How to evaluate the energy exchanged on site and the additional power factor correction required
Not all active energy supplied by the PV system is exchanged on-site: it depends on electrical system’s load curve and the photovoltaic system’s generation curve. To avoid penalties, you must take into consideration the month that PV system has greatest efficiency, that is, the month in which the self-consumed energy is greatest.
Empirically we can say that the power factor correction needed in a system equipped with PV net metering/self-consumption, so as not to receive penalties, is the sum of two addends:
– the reactive power needed to bring the system’s power factor cosφ up to 0.95 prior to
adding the PV system;
– the reactive power equal to half of the peak value of the PV system installed.
A particular situation takes place when the PV system supplies active energy that is greater than energy required by the loads: in this case the power factor correction will have to provide all the reactive power required by the system (which therefore must be measured).
In order to properly and effectively implement the power factor correction in an electrical industrial system equipped with a PV net metering/self-consumption system we have not to consider the simple quantification of the power factor correction required.
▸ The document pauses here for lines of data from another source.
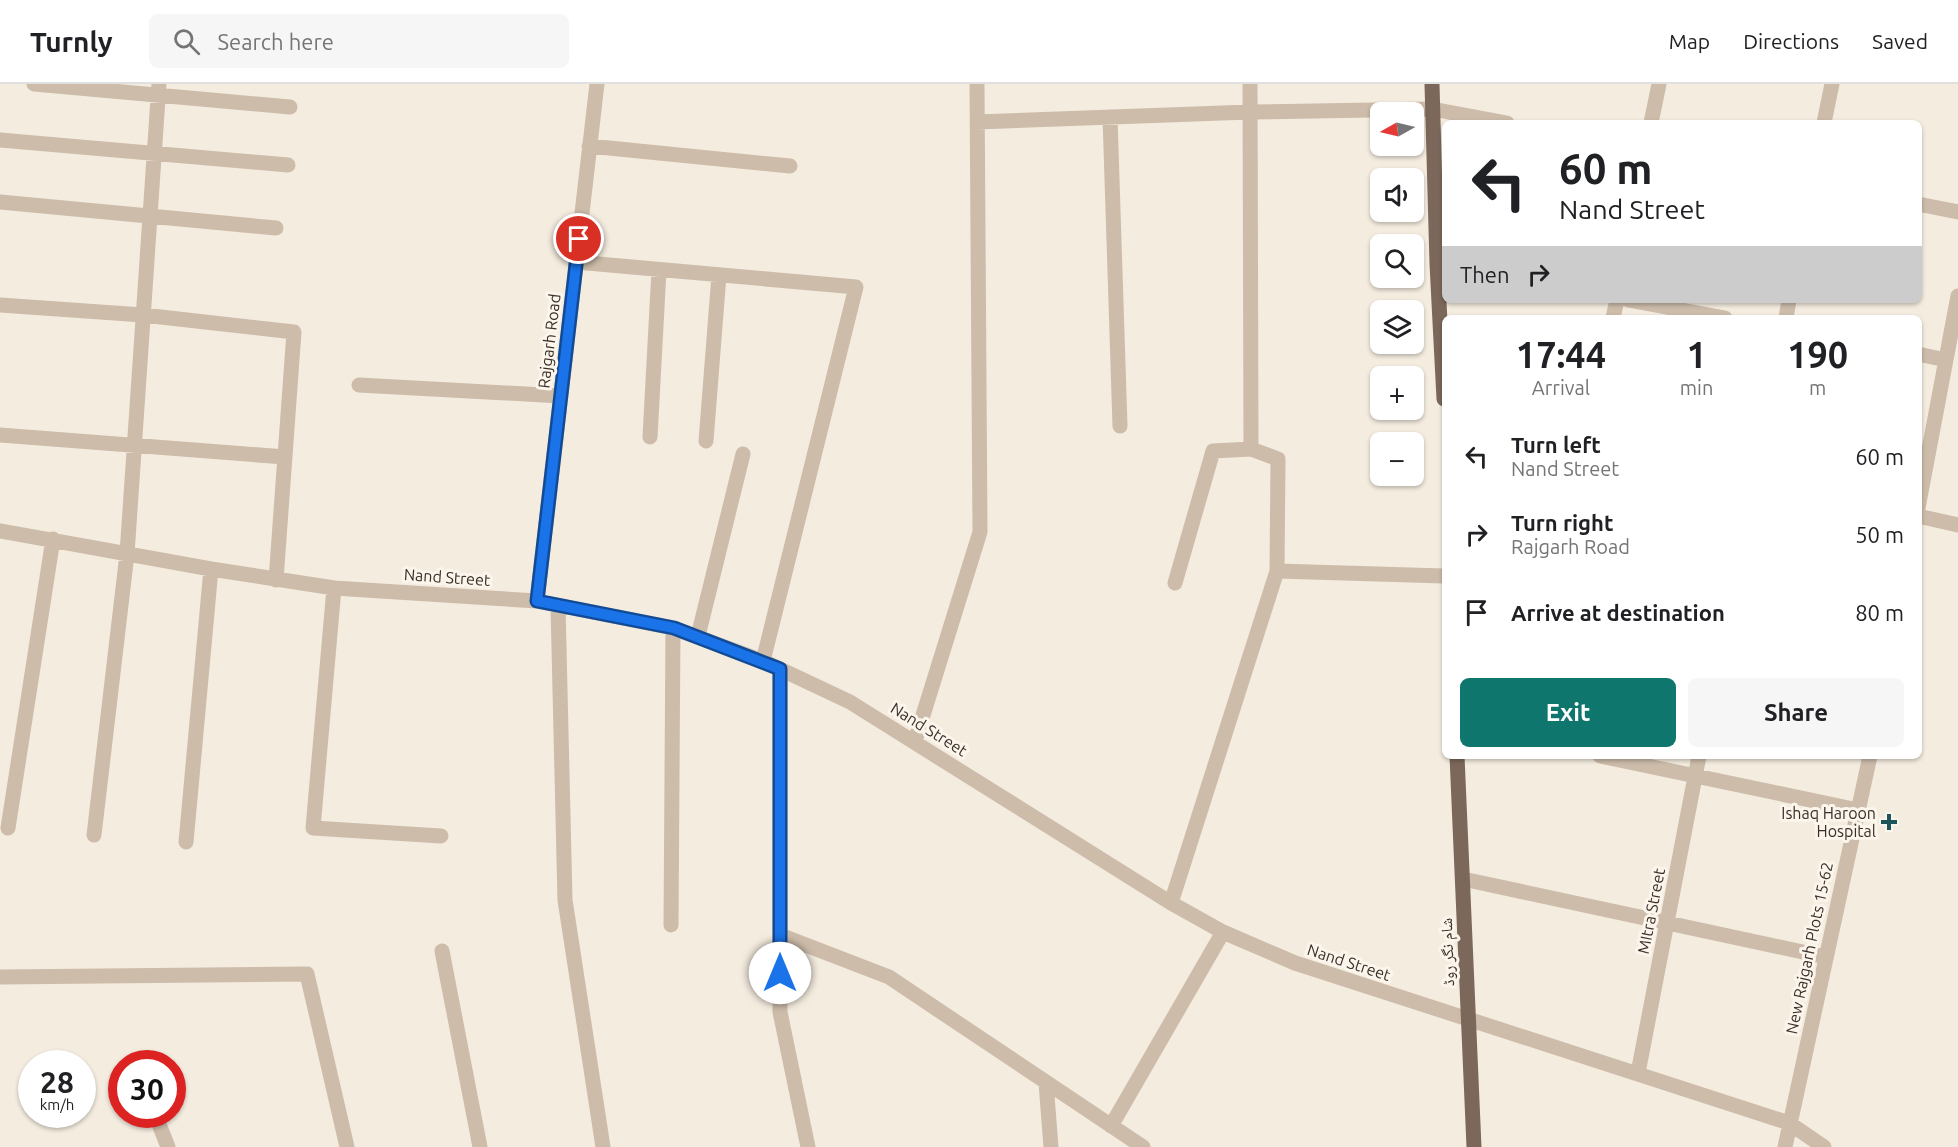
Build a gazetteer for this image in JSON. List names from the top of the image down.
{
  "streets": {
    "main road": ["شام نگر روڈ"],
    "street": [
      "Rajgarh Road",
      "Nand Street",
      "MItra Street",
      "New Rajgarh Plots 15-62"
    ]
  },
  "crossings": [
    ["Rajgarh Road", "Nand Street"],
    ["Nand Street", "MItra Street"],
    ["Nand Street", "New Rajgarh Plots 15-62"],
    ["Nand Street", "شام نگر روڈ"]
  ],
  "places": {
    "health": ["Ishaq Haroon Hospital"]
  },
  "north": "left",
  "page": {
    "header": "Turnly",
    "search": "Search here",
    "nav": ["Map", "Directions", "Saved"],
    "map_buttons": ["+", "−"],
    "turn": ["60 m", "Nand Street"],
    "then": "Then",
    "eta": [
      "17:44",
      "Arrival",
      "1",
      "min",
      "190",
      "m"
    ],
    "list": [
      {
        "name": "Turn left",
        "note": "Nand Street",
        "value": "60 m"
      },
      {
        "name": "Turn right",
        "note": "Rajgarh Road",
        "value": "50 m"
      },
      {
        "name": "Arrive at destination",
        "value": "80 m"
      }
    ],
    "buttons": ["Exit", "Share"],
    "speed": "28 km/h",
    "limit": "30"
  }
}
We must also take into account the following technical problems:
– If the system is powered in MV through a dedicated transformer, with harmonics in the
electrical current, in order to avoid the risk of resonances between the power factor
correction and the medium/low transformer, it is advisable to install a power factor
correction with harmonic block inductances. Since the PV inverter introduces a distorted
electrical current (today’s inverters have a 3% rated THDI), it’s important also
eliminate eventual PFC systems/capacitors of distributed power factor correction.
– If the system is powered in LV, it is advisable to install robust power factor correction
capacitors, preferably with bi-metalized paper (TC10, TC20).
– If the PV’s power is much lower than that of the passive part of the system, the TA
which allows the power factor correction to monitor the system’s cosφ, and operate
accordingly, must be installed upstream of the PV’s derivation. The power factor
correction must be set to operate in four quadrants.
– If the PV has output power comparable to that of the passive part of the system, the TA
must be installed downstream of the PV’s derivation. The cos(phi) target is set to 1, and
the power factor correction must have enough power on board to reach this value. It is
not necessary to set the power factor correction to operate in four quadrants.